Continue the essay on wasted database hardware and flawed application design from the point where it stops.

### [PAGE EXCERPT]
•••

Skip to main content

Hardware is Expensive, Programmers are Cheap II

In response to Hardware is Cheap, Programmers are Expensive at Coding Horror:

The million dollar question: What’s wrong with this picture?


20% CPU utilization, that’s what’s wrong. It’s way too low.

The hardware that’s running at 20% on a busy day is 32 cores of IBM’s finest x3950 series servers and a bunch of terabytes of IBM’s DS4800 storage. The application has three of them (active/passive and remote DR) at a total cost of about $1.5 m. That’s right, $1.5 million in database hardware running less than 20% CPU utilization on a normal day and barely 30% CPU on the busiest day of the year.

How did that happen?

Because a software vendor, run by programmers, thought that they were too expensive to design an efficient and optimized application. Instead they spent their precious and valuable time adding shiny new features. So the customer had no choice but to buy hardware. Lots of it. Then – after the hardware was bought, the software vendor figured out that they actually could write an application that was efficient and optimized, and that their customers couldn’t buy enough hardware to compensate for their poor programming.

Too late though. The hardware was already bought.

The app in question was delivered with a whole series of performance limiting design and coding flaws. The worst of them:

  • No session caching combined with a bug that forced two database updates to the same session state table for each session state change (several hundred updates/second and a really, really nasty page latch issue)
  • Broken connection pooling caused by poor application design, forcing app servers to log in & out of the database server several hundred times per second.
  • Session variables not cached, forcing database rounds trips for user information like language, home page customizations, background colors, etc., once per component per web page. Thousands per second.
  • Failure to properly parameterize SQL calls, forcing hundreds of SQL recompilations per second of the same dammed friggen query. And of course, filling up the procedure cache with nearly infinite query/parameter combinations.

•••

### [MATERIAL]
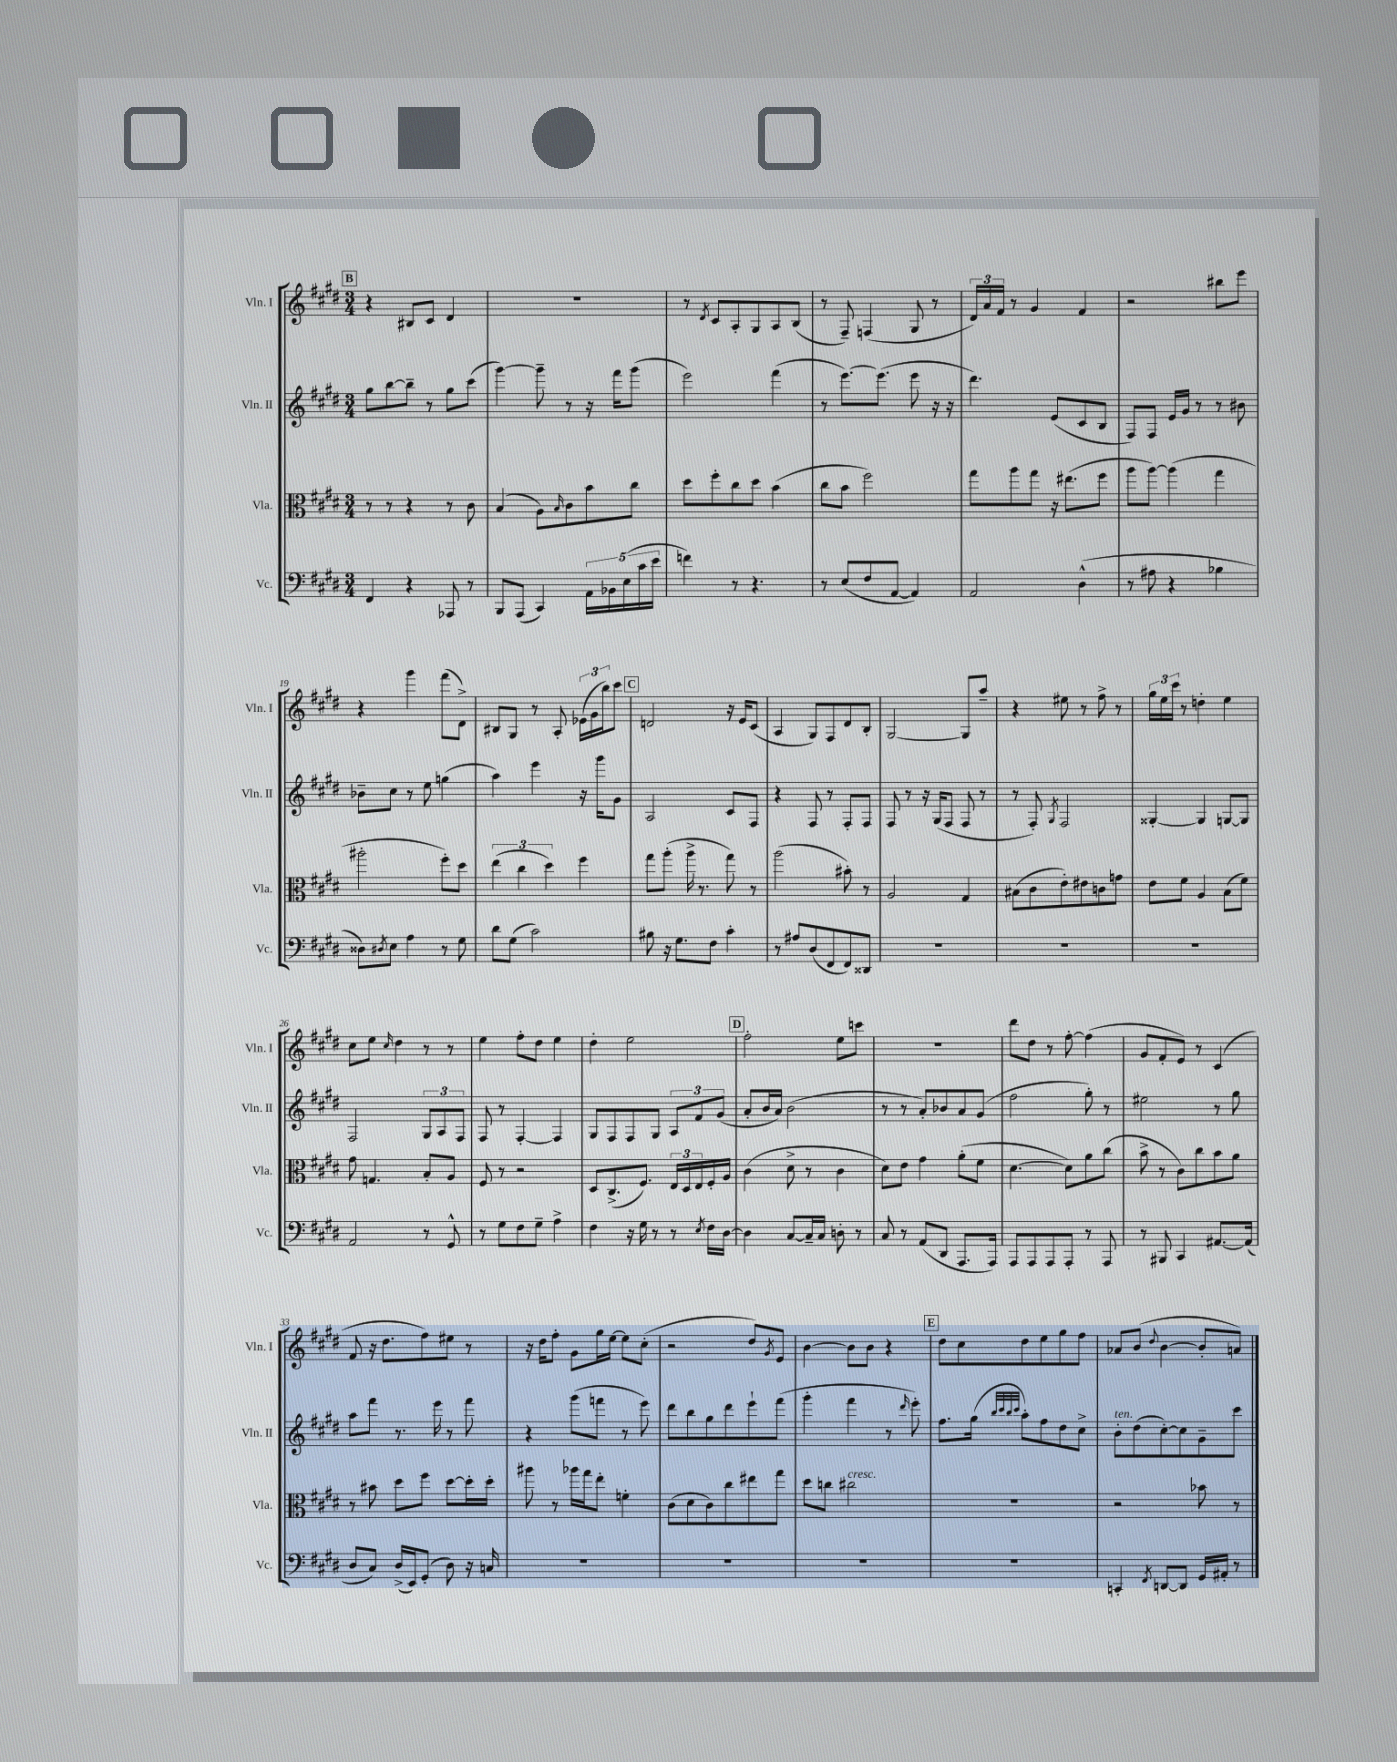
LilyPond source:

•••

### [TASK ANSWER]
  • Poorly designed on screen widgets & components, some of which used up 30% of 32 database cores all by themselves.
  • A design that prevents anything resembling horizontally scaled databases.
  • (the whole list wouldn’t fit in a blog post, so I’ll quit here….)

After suffering nasty performance and system outages, and after spending tens of thousands of dollars on consulting and tens of thousands on Tier 3 Microsoft support, and after discovering the above flaws and reporting them to the software vendor, the customer was advised to buy more hardware. Lots of it.

The database server growth went something like this:

  • 8 CPU, 100% busy. 100% growth per year. 18 month life
  • 16 CPU, 80% busy. 50% growth per year. 6 month life
  • 32 Core (16 dual cores), 50% busy. 30% growth per year.

Throw in Microsoft Database licenses, Microsoft Data Center Edition software and support, IBM storage (because HP wouldn’t support Data Center Edition on an EVA), and it’s not hard to see seven figures getting thrown at the database server production cluster and failover severs. Oh, we shouldn't forget to add in expenses for additional power, cooling and floor space in the datacenter.

Fast forward a few years, a handful of application code upgrades, and a million and a half hardware dollars later.

  • Beautifully designed session and user variable caching, intelligent enough to only cache what it needs and only use the database when is has to.
  • Fully optimized widgets.
  • Minimal SQL recompilations.
  • An optimized data model.
  • An efficient, well running application.
  • A pleasure to host.
  • And 30% peak CPU.

Had the app been as efficient three years ago as it is today, I'm estimating that about half of what was spent on hardware and related licensing and support costs would not have been necessary. They would not have had to buy Datacenter Edition when they did, if at all. Existing EVA's would have been supported, eliminating the need to buy IBM storage. Overall support and licensing costs would have been much lower, but more importantly, they would have been on the downhill side of Moore's law instead of climbing uphill against it. Realistically, they still would have bought hardware, but they'd have bought it later and gotten faster bits for fewer dollars.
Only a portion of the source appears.